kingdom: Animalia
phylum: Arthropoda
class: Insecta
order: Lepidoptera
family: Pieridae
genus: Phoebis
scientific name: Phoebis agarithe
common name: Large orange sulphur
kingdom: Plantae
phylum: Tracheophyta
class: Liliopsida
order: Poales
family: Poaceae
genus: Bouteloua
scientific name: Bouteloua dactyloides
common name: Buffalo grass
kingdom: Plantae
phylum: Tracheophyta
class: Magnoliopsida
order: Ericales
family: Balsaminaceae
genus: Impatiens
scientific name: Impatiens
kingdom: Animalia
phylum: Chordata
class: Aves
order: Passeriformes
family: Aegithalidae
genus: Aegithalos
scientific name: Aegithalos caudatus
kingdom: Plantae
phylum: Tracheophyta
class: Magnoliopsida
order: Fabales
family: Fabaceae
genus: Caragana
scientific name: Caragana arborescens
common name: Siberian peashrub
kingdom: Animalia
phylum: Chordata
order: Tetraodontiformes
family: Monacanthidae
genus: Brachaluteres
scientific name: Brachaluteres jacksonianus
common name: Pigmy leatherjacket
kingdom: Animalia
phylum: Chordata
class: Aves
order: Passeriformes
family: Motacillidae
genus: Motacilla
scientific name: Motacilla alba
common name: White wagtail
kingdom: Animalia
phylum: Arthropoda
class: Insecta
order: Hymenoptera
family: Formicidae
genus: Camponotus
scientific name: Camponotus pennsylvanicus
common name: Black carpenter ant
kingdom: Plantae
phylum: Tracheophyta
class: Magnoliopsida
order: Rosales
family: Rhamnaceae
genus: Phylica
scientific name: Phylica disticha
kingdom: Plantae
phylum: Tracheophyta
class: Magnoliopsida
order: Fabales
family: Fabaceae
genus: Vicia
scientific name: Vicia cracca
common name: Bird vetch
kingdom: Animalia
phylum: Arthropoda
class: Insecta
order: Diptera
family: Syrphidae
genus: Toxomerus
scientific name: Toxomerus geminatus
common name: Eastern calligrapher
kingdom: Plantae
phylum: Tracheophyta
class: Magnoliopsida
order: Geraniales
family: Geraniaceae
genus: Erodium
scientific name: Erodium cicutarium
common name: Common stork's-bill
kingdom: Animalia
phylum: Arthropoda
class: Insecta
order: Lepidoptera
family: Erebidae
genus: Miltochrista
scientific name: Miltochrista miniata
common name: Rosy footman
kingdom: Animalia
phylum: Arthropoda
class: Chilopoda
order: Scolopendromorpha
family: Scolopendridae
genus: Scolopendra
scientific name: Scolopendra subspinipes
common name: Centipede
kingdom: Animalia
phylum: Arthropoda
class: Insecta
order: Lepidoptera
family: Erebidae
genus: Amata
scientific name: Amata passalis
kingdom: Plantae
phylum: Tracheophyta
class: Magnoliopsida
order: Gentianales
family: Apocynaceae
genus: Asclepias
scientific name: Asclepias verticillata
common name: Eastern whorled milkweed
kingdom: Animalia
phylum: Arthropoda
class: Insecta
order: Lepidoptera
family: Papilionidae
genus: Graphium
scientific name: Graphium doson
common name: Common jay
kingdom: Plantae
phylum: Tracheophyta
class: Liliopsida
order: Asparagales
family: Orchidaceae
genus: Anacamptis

# # # #

> _TO DO_: Output the whole listing above line for line, with no changes.

> _CORRECT ANSWER_:
kingdom: Animalia
phylum: Arthropoda
class: Insecta
order: Lepidoptera
family: Pieridae
genus: Phoebis
scientific name: Phoebis agarithe
common name: Large orange sulphur
kingdom: Plantae
phylum: Tracheophyta
class: Liliopsida
order: Poales
family: Poaceae
genus: Bouteloua
scientific name: Bouteloua dactyloides
common name: Buffalo grass
kingdom: Plantae
phylum: Tracheophyta
class: Magnoliopsida
order: Ericales
family: Balsaminaceae
genus: Impatiens
scientific name: Impatiens
kingdom: Animalia
phylum: Chordata
class: Aves
order: Passeriformes
family: Aegithalidae
genus: Aegithalos
scientific name: Aegithalos caudatus
kingdom: Plantae
phylum: Tracheophyta
class: Magnoliopsida
order: Fabales
family: Fabaceae
genus: Caragana
scientific name: Caragana arborescens
common name: Siberian peashrub
kingdom: Animalia
phylum: Chordata
order: Tetraodontiformes
family: Monacanthidae
genus: Brachaluteres
scientific name: Brachaluteres jacksonianus
common name: Pigmy leatherjacket
kingdom: Animalia
phylum: Chordata
class: Aves
order: Passeriformes
family: Motacillidae
genus: Motacilla
scientific name: Motacilla alba
common name: White wagtail
kingdom: Animalia
phylum: Arthropoda
class: Insecta
order: Hymenoptera
family: Formicidae
genus: Camponotus
scientific name: Camponotus pennsylvanicus
common name: Black carpenter ant
kingdom: Plantae
phylum: Tracheophyta
class: Magnoliopsida
order: Rosales
family: Rhamnaceae
genus: Phylica
scientific name: Phylica disticha
kingdom: Plantae
phylum: Tracheophyta
class: Magnoliopsida
order: Fabales
family: Fabaceae
genus: Vicia
scientific name: Vicia cracca
common name: Bird vetch
kingdom: Animalia
phylum: Arthropoda
class: Insecta
order: Diptera
family: Syrphidae
genus: Toxomerus
scientific name: Toxomerus geminatus
common name: Eastern calligrapher
kingdom: Plantae
phylum: Tracheophyta
class: Magnoliopsida
order: Geraniales
family: Geraniaceae
genus: Erodium
scientific name: Erodium cicutarium
common name: Common stork's-bill
kingdom: Animalia
phylum: Arthropoda
class: Insecta
order: Lepidoptera
family: Erebidae
genus: Miltochrista
scientific name: Miltochrista miniata
common name: Rosy footman
kingdom: Animalia
phylum: Arthropoda
class: Chilopoda
order: Scolopendromorpha
family: Scolopendridae
genus: Scolopendra
scientific name: Scolopendra subspinipes
common name: Centipede
kingdom: Animalia
phylum: Arthropoda
class: Insecta
order: Lepidoptera
family: Erebidae
genus: Amata
scientific name: Amata passalis
kingdom: Plantae
phylum: Tracheophyta
class: Magnoliopsida
order: Gentianales
family: Apocynaceae
genus: Asclepias
scientific name: Asclepias verticillata
common name: Eastern whorled milkweed
kingdom: Animalia
phylum: Arthropoda
class: Insecta
order: Lepidoptera
family: Papilionidae
genus: Graphium
scientific name: Graphium doson
common name: Common jay
kingdom: Plantae
phylum: Tracheophyta
class: Liliopsida
order: Asparagales
family: Orchidaceae
genus: Anacamptis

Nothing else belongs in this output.